The part that bothers me is the “Mets did get rid of Beato a reason.” Was it a physical issue? Was it an attitude issue? Maybe there’s still something lingering about the Thole apology?
Thole was so incredibly over-valued, over-protected, and over-lauded by Collins that one has to wonder about that. My personal theory that has no factual support is that TC saw Thole as another version of himself – extremely hard working, great attitude, eager to please the coach/manager, but not blessed with MLB skills, while Beato has a god-given 95+ MPH fastball and maybe doesn’t have the attitude and/or work ethic of Thole (again, this is a guess).
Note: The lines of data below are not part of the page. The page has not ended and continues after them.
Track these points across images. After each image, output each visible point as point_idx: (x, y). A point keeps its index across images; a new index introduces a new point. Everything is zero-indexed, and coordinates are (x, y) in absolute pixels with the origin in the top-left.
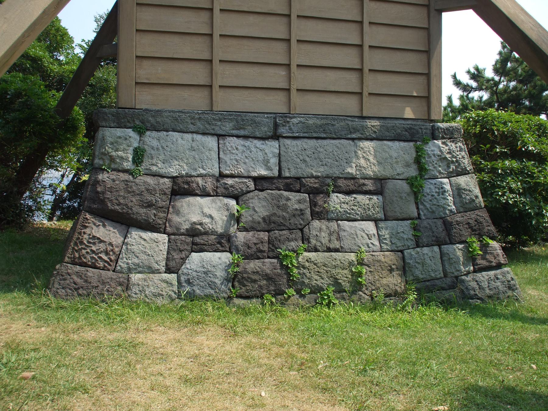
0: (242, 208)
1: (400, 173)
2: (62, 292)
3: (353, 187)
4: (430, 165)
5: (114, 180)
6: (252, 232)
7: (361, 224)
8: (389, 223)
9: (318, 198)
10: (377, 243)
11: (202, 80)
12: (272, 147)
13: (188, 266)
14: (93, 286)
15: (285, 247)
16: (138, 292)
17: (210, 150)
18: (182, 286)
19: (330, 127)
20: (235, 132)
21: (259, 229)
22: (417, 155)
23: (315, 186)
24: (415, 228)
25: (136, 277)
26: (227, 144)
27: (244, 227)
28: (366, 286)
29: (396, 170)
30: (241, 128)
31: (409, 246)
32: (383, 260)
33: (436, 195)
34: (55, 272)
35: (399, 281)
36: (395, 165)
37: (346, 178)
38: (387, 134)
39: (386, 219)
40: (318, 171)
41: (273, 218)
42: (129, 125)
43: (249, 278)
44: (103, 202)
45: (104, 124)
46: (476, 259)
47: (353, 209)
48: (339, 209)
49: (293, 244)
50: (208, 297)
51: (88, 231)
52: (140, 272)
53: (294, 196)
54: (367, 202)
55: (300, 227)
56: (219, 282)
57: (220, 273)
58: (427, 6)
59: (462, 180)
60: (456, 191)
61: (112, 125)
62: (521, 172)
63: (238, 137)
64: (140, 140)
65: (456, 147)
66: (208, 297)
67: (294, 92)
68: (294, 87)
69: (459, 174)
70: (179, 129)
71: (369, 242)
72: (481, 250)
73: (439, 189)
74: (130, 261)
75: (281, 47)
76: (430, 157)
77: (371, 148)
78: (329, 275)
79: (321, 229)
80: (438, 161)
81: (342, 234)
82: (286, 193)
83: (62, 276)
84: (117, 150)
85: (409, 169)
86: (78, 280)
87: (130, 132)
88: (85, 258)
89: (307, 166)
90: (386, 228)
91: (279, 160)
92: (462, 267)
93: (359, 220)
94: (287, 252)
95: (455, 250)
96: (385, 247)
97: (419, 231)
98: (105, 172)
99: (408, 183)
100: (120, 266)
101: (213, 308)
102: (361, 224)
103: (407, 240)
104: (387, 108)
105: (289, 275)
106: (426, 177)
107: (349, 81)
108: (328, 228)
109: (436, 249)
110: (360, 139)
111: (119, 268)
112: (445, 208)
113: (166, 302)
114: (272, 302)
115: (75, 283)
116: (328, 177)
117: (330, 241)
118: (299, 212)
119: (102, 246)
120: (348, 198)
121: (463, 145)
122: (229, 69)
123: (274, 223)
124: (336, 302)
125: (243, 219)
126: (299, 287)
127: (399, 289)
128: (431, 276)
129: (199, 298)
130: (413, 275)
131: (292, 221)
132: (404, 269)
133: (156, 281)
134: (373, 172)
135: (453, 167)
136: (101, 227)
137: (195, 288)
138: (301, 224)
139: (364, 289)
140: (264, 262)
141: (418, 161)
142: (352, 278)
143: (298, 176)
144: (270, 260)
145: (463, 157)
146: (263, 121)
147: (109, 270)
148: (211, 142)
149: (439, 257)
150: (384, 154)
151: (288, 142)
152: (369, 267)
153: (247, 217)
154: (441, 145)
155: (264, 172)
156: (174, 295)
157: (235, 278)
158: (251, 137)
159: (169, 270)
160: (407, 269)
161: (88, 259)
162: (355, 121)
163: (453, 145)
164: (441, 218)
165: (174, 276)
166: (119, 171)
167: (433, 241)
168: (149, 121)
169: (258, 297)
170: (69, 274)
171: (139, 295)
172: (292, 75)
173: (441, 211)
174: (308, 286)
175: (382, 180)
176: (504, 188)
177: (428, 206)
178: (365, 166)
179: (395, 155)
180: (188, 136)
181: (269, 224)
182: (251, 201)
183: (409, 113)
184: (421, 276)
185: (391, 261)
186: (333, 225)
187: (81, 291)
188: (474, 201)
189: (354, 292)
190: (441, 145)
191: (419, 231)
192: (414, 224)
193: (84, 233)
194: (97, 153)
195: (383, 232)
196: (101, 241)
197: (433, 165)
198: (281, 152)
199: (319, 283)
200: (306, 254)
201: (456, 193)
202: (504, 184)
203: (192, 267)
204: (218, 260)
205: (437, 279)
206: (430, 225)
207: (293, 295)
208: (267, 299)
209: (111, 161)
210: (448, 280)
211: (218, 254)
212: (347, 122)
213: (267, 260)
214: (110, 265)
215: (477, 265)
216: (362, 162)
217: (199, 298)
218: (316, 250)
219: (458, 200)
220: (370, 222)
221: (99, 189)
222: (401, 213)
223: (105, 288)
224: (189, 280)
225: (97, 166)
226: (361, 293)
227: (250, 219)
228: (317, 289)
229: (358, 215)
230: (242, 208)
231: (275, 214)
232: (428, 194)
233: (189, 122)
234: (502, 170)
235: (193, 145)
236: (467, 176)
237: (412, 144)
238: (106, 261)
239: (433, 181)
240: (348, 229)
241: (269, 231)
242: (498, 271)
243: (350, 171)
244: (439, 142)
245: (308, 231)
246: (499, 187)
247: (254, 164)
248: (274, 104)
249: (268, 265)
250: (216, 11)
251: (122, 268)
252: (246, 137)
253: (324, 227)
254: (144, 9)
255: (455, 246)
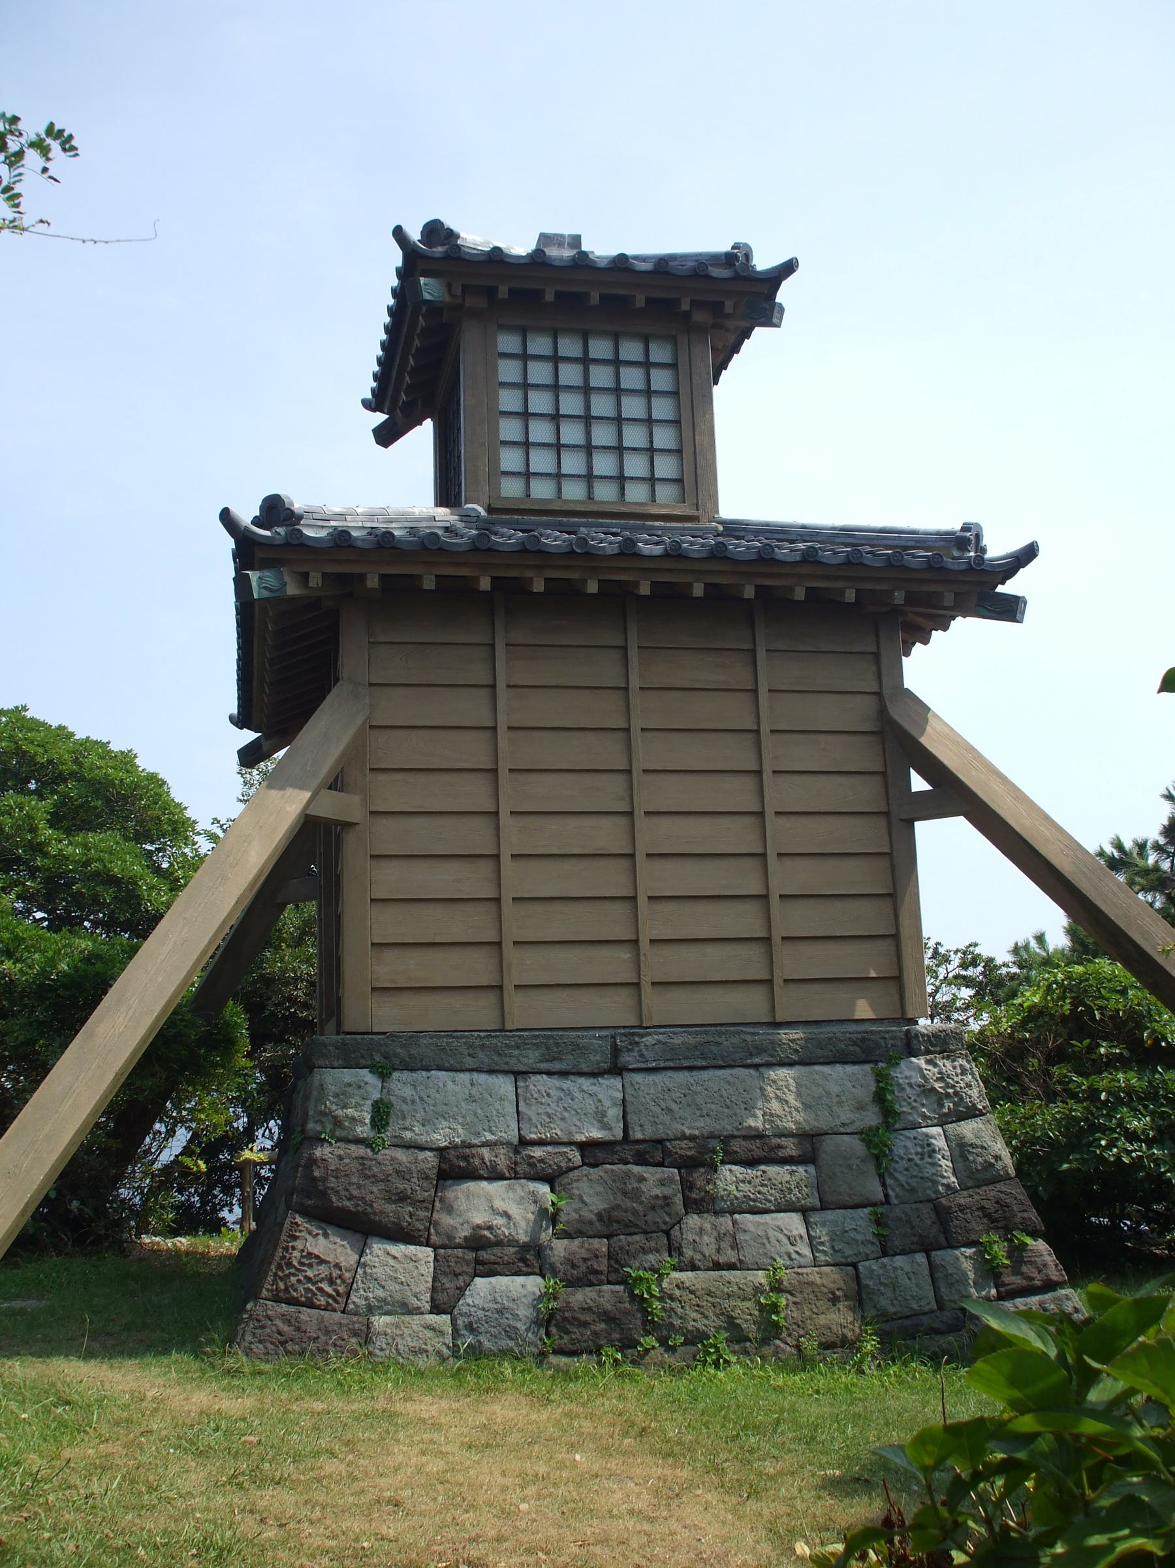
0: (560, 1199)
1: (847, 1121)
2: (258, 1348)
3: (760, 1151)
4: (904, 1103)
5: (341, 1158)
6: (580, 1240)
7: (776, 1219)
8: (829, 1215)
9: (695, 1176)
10: (806, 1251)
11: (486, 977)
12: (609, 1089)
13: (469, 1301)
14: (309, 1338)
15: (637, 1264)
16: (384, 1346)
17: (501, 1099)
18: (460, 1335)
19: (713, 1048)
20: (543, 1066)
21: (591, 1233)
22: (878, 1087)
23: (689, 1153)
24: (879, 1222)
25: (380, 1322)
26: (532, 1087)
27: (565, 1231)
28: (788, 1329)
29: (839, 1117)
30: (554, 1059)
31: (867, 1255)
32: (819, 1281)
33: (916, 1158)
34: (245, 1316)
35: (850, 1319)
36: (835, 1108)
37: (745, 1137)
38: (820, 1052)
39: (823, 1207)
40: (694, 1126)
41: (615, 1214)
42: (363, 1062)
43: (574, 1318)
44: (323, 1194)
45: (321, 1062)
46: (1001, 1273)
47: (759, 1192)
48: (735, 1193)
49: (652, 1258)
50: (504, 1353)
51: (299, 1244)
52: (387, 1313)
53: (652, 1174)
54: (787, 1177)
55: (664, 1227)
56: (523, 1328)
57: (525, 1312)
58: (887, 814)
59: (968, 1129)
60: (957, 1149)
61: (336, 1064)
62: (1151, 1095)
63: (550, 1073)
64: (383, 1087)
65: (954, 1068)
66: (504, 1353)
67: (646, 989)
68: (646, 980)
69: (962, 1117)
70: (447, 1065)
71: (791, 1249)
72: (1007, 1258)
73: (923, 1147)
74: (371, 1295)
75: (620, 910)
76: (904, 1089)
77: (791, 1081)
78: (718, 1311)
79: (701, 1230)
80: (918, 1096)
81: (741, 1237)
82: (637, 1169)
83: (259, 1321)
84: (345, 1106)
85: (864, 1113)
86: (285, 1328)
87: (366, 1075)
88: (296, 1290)
89: (674, 1118)
90: (823, 1224)
91: (624, 1112)
92: (973, 1290)
93: (773, 1212)
94: (641, 1273)
95: (957, 1258)
96: (821, 1257)
97: (887, 1226)
98: (326, 1145)
99: (863, 1140)
100: (354, 1303)
101: (514, 1370)
102: (776, 1219)
103: (863, 1243)
104: (819, 1004)
105: (645, 1312)
106: (897, 1126)
107: (749, 962)
108: (714, 1227)
109: (920, 1258)
110: (769, 1065)
111: (351, 1306)
112: (935, 1183)
113: (433, 1360)
114: (616, 1360)
115: (280, 1333)
116: (712, 1136)
117: (719, 1250)
118: (661, 1202)
119: (323, 1270)
120: (750, 1173)
121: (969, 1062)
122: (531, 957)
123: (617, 1222)
124: (733, 1359)
125: (563, 1217)
126: (665, 1333)
127: (849, 1334)
128: (912, 1309)
129: (489, 1355)
130: (875, 1307)
131: (649, 1217)
132: (859, 1296)
133: (415, 1327)
134: (796, 1122)
135: (948, 1105)
136: (320, 1237)
137: (482, 1338)
138: (665, 1223)
139: (784, 1335)
140: (600, 1291)
141: (880, 1098)
142: (761, 1316)
143: (658, 1137)
144: (612, 1287)
145: (969, 1086)
146: (592, 1044)
147: (335, 1310)
148: (504, 1085)
149: (927, 1272)
150: (815, 1089)
151: (638, 1078)
152: (792, 1295)
153: (569, 1212)
154: (924, 1066)
155: (596, 1134)
156: (445, 1350)
157: (550, 1320)
158: (574, 1074)
159: (436, 1309)
160: (864, 1297)
161: (300, 1292)
162: (758, 1034)
163: (948, 1064)
164: (930, 1201)
165: (446, 1318)
166: (348, 1141)
167: (912, 1243)
168: (397, 1055)
169: (590, 1353)
170: (269, 1318)
171: (387, 1352)
172: (642, 958)
173: (929, 1188)
174: (679, 1331)
175: (813, 1136)
176: (1113, 1130)
177: (902, 1179)
178: (781, 1113)
179: (835, 1089)
180: (464, 1077)
181: (609, 1224)
182: (575, 1185)
183: (863, 1010)
184: (892, 1309)
185: (834, 1282)
186: (725, 1222)
187: (289, 1346)
188: (992, 1165)
189: (765, 1341)
190: (924, 1066)
191: (887, 1226)
192: (876, 1214)
193: (294, 1248)
194: (311, 1113)
195: (817, 1232)
196: (322, 1261)
197: (909, 1104)
198: (627, 1097)
199: (699, 1325)
200: (675, 1275)
201: (957, 1153)
202: (1114, 1121)
203: (477, 1302)
204: (520, 1289)
205: (925, 1314)
206: (907, 1215)
207: (654, 1348)
208: (607, 1356)
209: (335, 1124)
210: (947, 1315)
211: (520, 1280)
212: (743, 1036)
213: (605, 1287)
214: (337, 1302)
215: (1004, 1285)
216: (775, 1106)
217: (489, 1355)
218: (694, 1268)
219: (960, 1165)
220: (793, 1214)
221: (317, 1174)
222: (850, 1195)
223: (336, 1337)
224: (471, 1324)
225: (311, 1134)
226: (778, 1342)
227: (576, 1216)
228: (696, 1337)
229: (770, 1201)
230: (560, 1199)
231: (618, 1206)
232: (902, 1158)
233: (465, 1052)
234: (1109, 1093)
235: (473, 1092)
236: (978, 1119)
237: (868, 1067)
238: (330, 1296)
239: (911, 1134)
240: (752, 1229)
241: (608, 1237)
242: (1048, 1296)
243: (753, 1124)
244: (921, 1062)
245: (678, 1233)
246: (1103, 1129)
247: (579, 1120)
248: (613, 1010)
249: (607, 1295)
250: (505, 859)
251: (357, 1306)
252: (563, 1074)
253: (708, 1226)
254: (384, 863)
255: (957, 1252)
Collins clearly blew that situation way out of proportion publicly, which makes me wonder if it was a straw breaking the camel’s back.
I’m pretty certain Thole couldn’t call a game because the pitch calling came from the dugout. I can understand the game being called from the bench in a catcher’s rookie season — I did the same coaching first-year catchers at the college level. But eventually you have to trust the catcher to call the game himself, because he has the best perspective of the pitches coming in, the pitcher’s confidence level, the batters’ nuances, the umpire’s tendencies, and a number of other little things that go into deciding what pitch to call.
But there’s more to catching than just pitch calling — much of it has to do with gaining a pitcher’s confidence; feeding a pitcher’s ego; keeping him calm and focused, yet aggressive; getting the entire defense to work together; working with the umpire; getting into the batters’ heads; and establishing leadership of the defense. It takes a special, “type-A” personality, thick skin, people skills, and understanding of human behaviors — none of which can be measured with any advanced statistics.